= To-do item =
Rewrite the records from the line with "Rank the series" through the end of the records, switching "series" to "data set" and changing nothing else. Give only those lines, without the pictures.
=-=-=-=-=
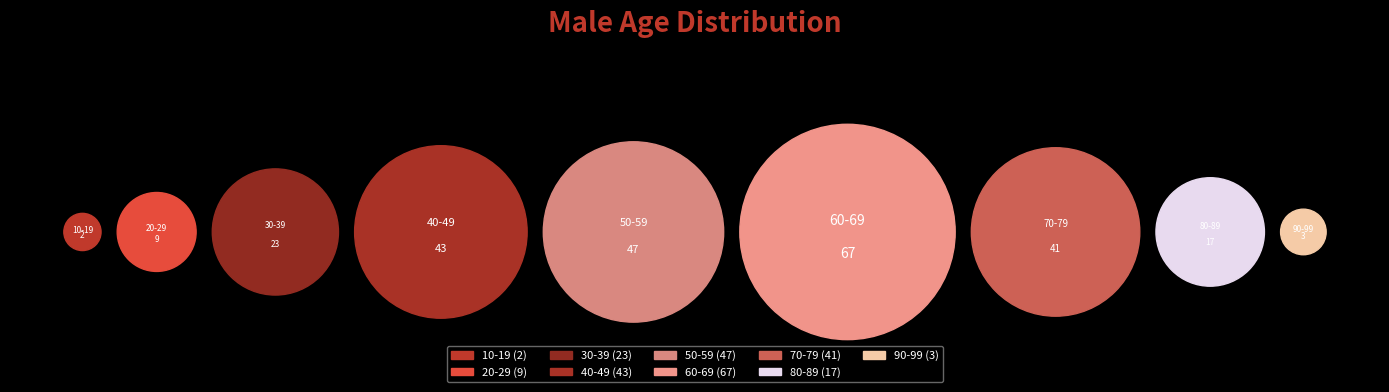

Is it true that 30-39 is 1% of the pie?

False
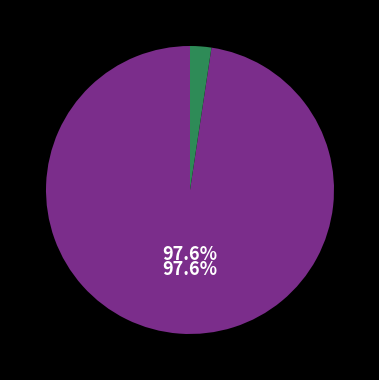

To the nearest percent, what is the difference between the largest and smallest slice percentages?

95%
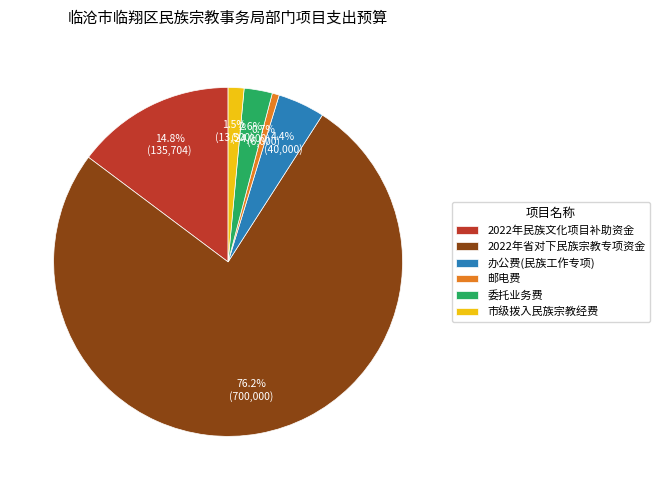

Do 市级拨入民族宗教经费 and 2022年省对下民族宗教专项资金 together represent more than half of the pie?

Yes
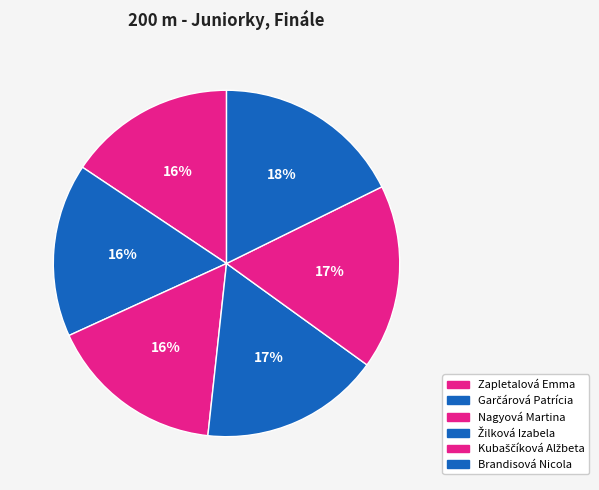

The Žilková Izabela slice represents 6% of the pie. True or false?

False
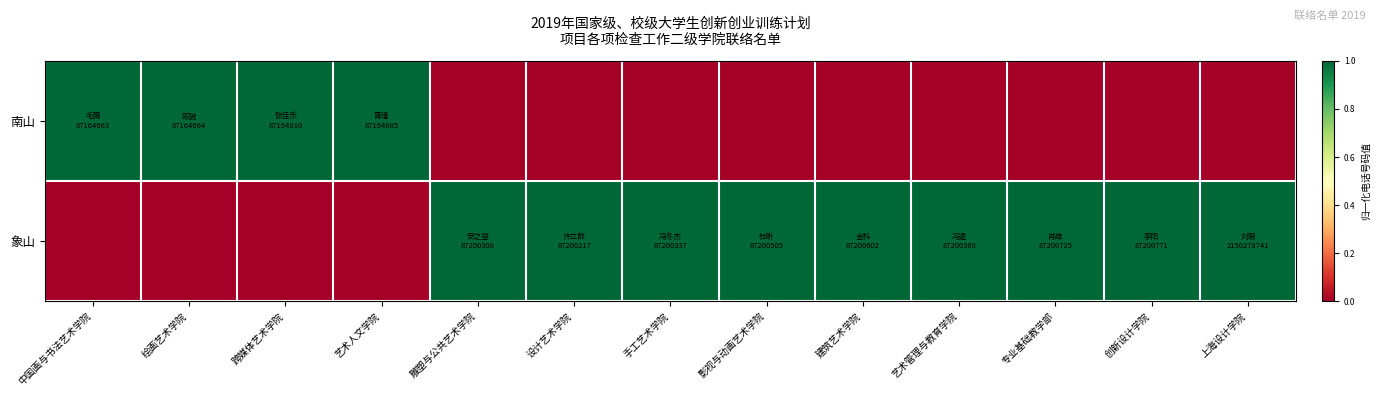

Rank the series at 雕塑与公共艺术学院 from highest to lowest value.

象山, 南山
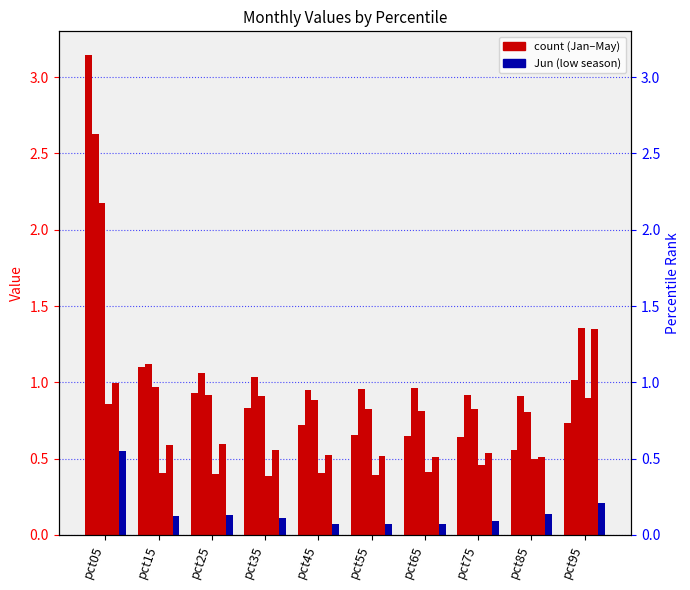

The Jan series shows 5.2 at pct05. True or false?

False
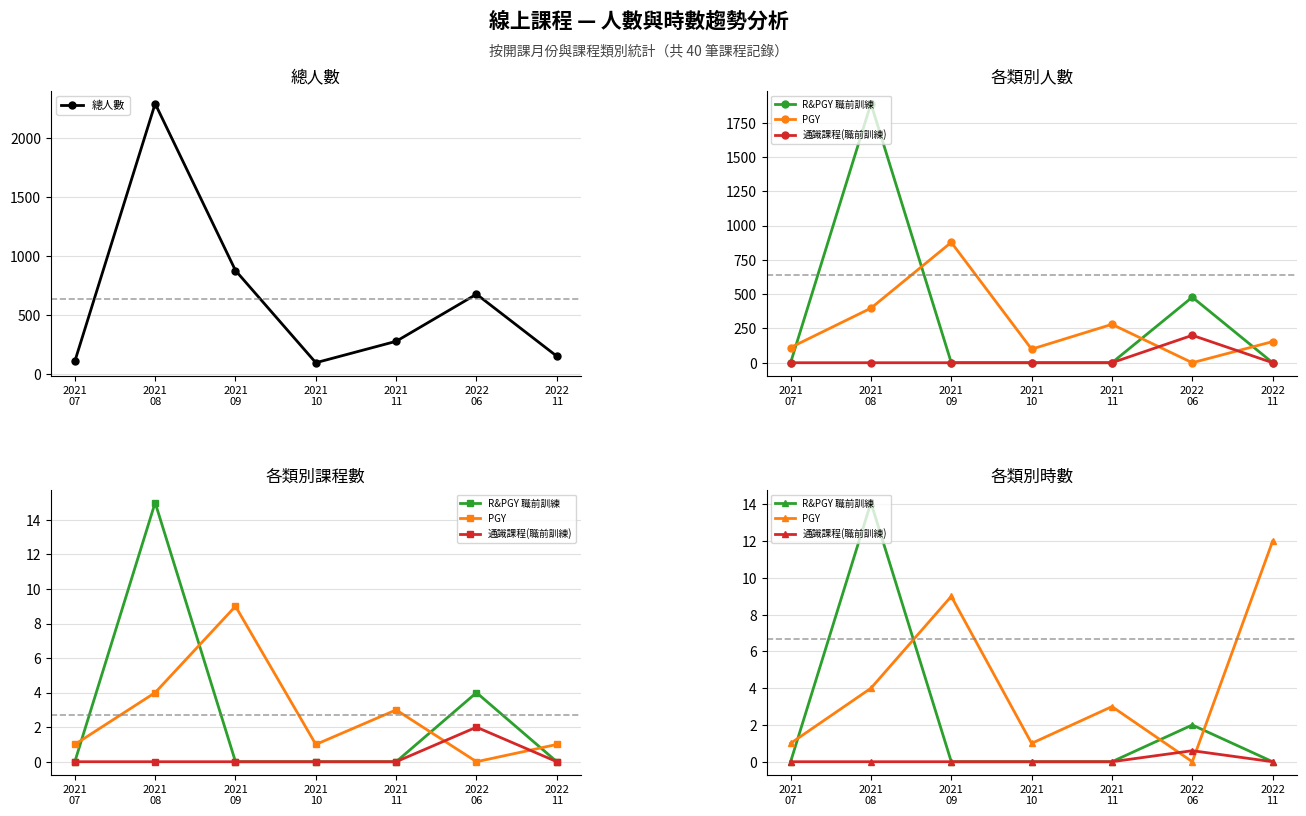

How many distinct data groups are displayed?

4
=-=-=-=-=
= Expected output =
Rank the data set at 雕塑与公共艺术学院 from highest to lowest value.

象山, 南山

The Jan data set shows 5.2 at pct05. True or false?

False

How many distinct data groups are displayed?

4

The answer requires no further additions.